The HSE national eating disorder plan envisages 16 specialist treatment hubs being set up across Ireland.
But three years after its launch at the start of 2018, recruitment has started for just three teams.
The HSE says it plans to have these three teams in place by the end of 2021, while setting up the rest of the hubs is expected to take a further five years.
Under this timeline the plan would likely not be rolled out until the end of 2026, instead of the original aim to have it finished by the start of 2023.
“In 2021 the plan is to complete the 3 eating disorder teams in place with some of the posts that are still to be filled,” the HSE said in a statement to Newstalk.
“It is hoped that 2-3 teams will be added each year over the next five years. This is dependent on funding for staff, available premises to deliver the service from, and readiness of the community health organisations to set up a new service.”

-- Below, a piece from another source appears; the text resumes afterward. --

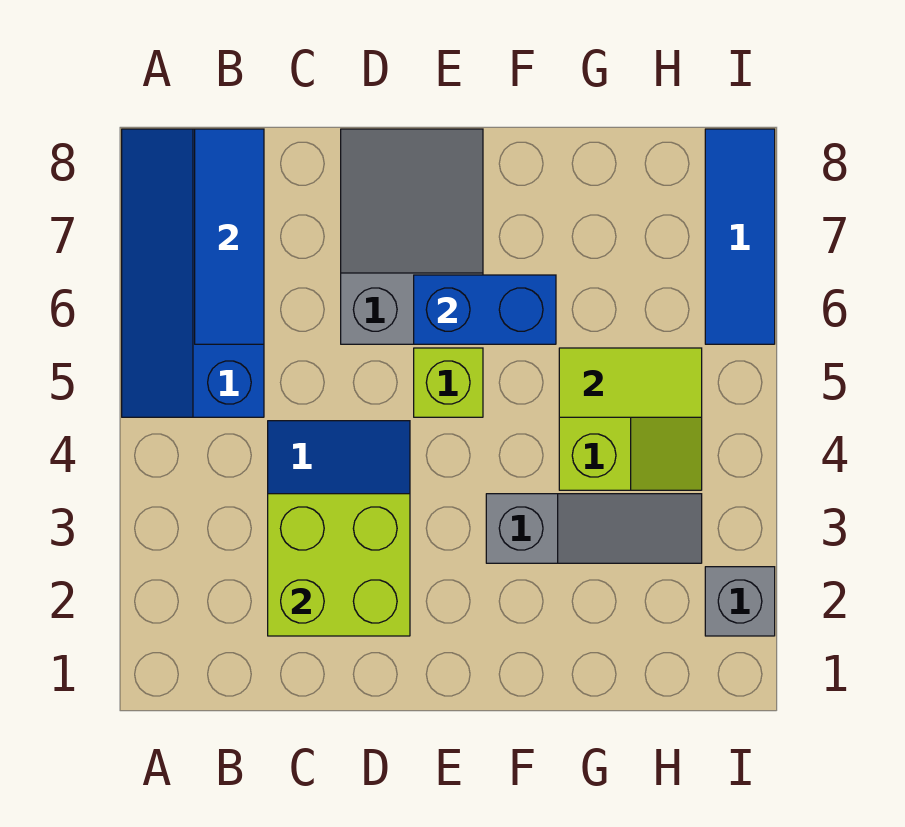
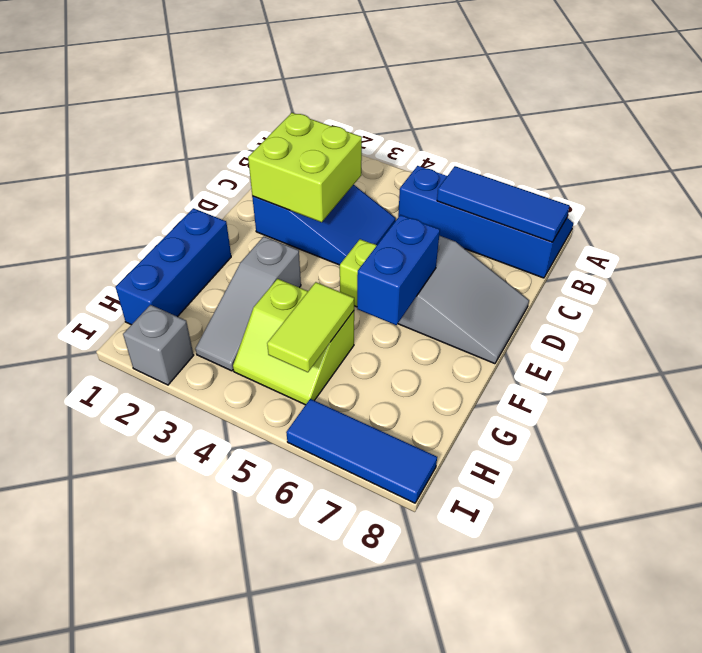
none -> blue brick F1:H1 level 1

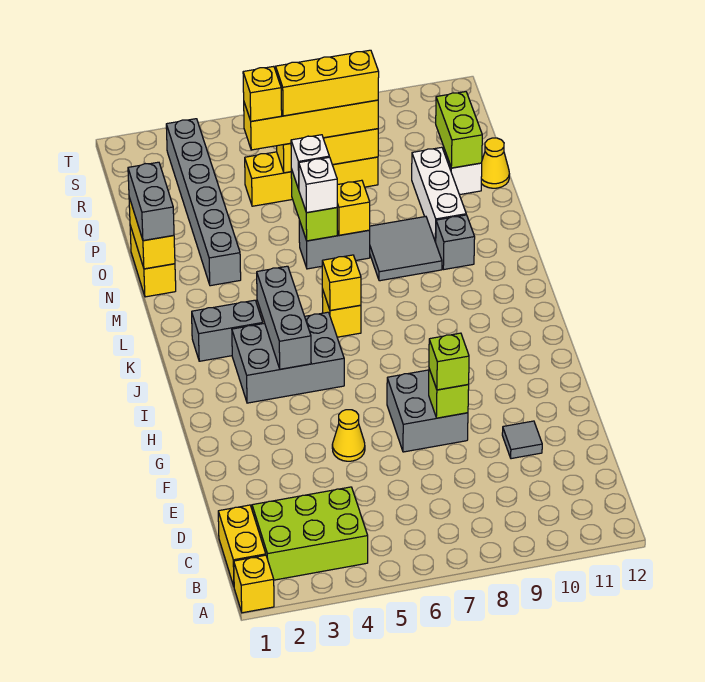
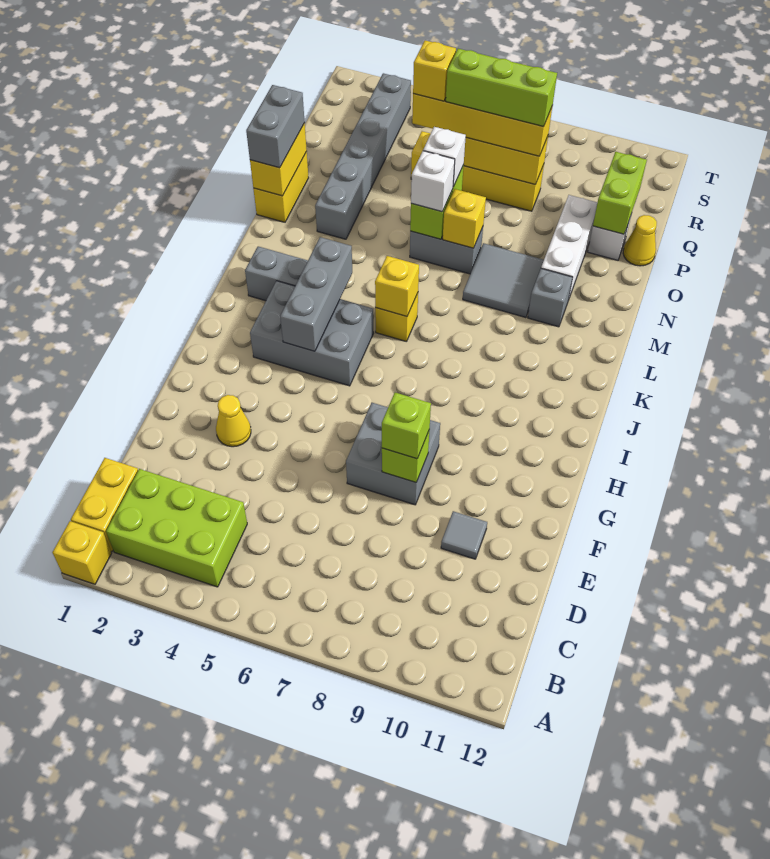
yellow cone F5 level 1 -> yellow cone F3 level 1
yellow brick Q6:Q8 level 4 -> lime brick Q6:Q8 level 4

The plan has faced consistent financial issues, as funding meant for new staff and facilities was instead used to help shore up spending overruns in other areas of the mental health service.
The HSE said this money has been reallocated to the eating disorder programme, and is available to spend in 2021.
“Stretched to the limits”
Joyce Russell, from the Parents Action and Care eating disorder support group in Kerry, says the plan is taking too long.
She said this means services are under-resourced, so people with eating disorders have to be severely ill before being treated.
“My daughter is in care again due to nearly dying last August. The only reason she was admitted into hospital is because she was given two days to live. She is thankfully doing well (now), but It shouldn’t have to get to that stage. And I know that is the situation for so many families,” she said.
“People are discharged when their BMI (Body Mass Index) is still very low. Every time they are discharged too early, you put relapse at a very high risk. And each time a family is being worn down, more and more, without the help of beds, and nowhere to turn.
Ms Russell said she was aware that resources are currently “stretched to the limits” in the health service, the eating disorder treatment plan must be fully implemented to help both those suffering and their families.
“I see the HSE and us as families working together can help each other,” she said.
Jennifer Twyford Hynes, a clinical psychologist from the Psychological Society of Ireland, says the rollout of the plan is far too slow.
“Professionals don’t feel well-supported in terms of training, resources and supervision. This isn’t fast enough,” she said.
“Only about 5-15% of people with eating disorders seek help, so it is really concerning that we hear from those who do end up seeking help, the vast majority have difficulties accessing treatment.
“It really shouldn’t be up to the individual or family to fight for help when we know early intervention or treatment improves the likelihood of recovery.”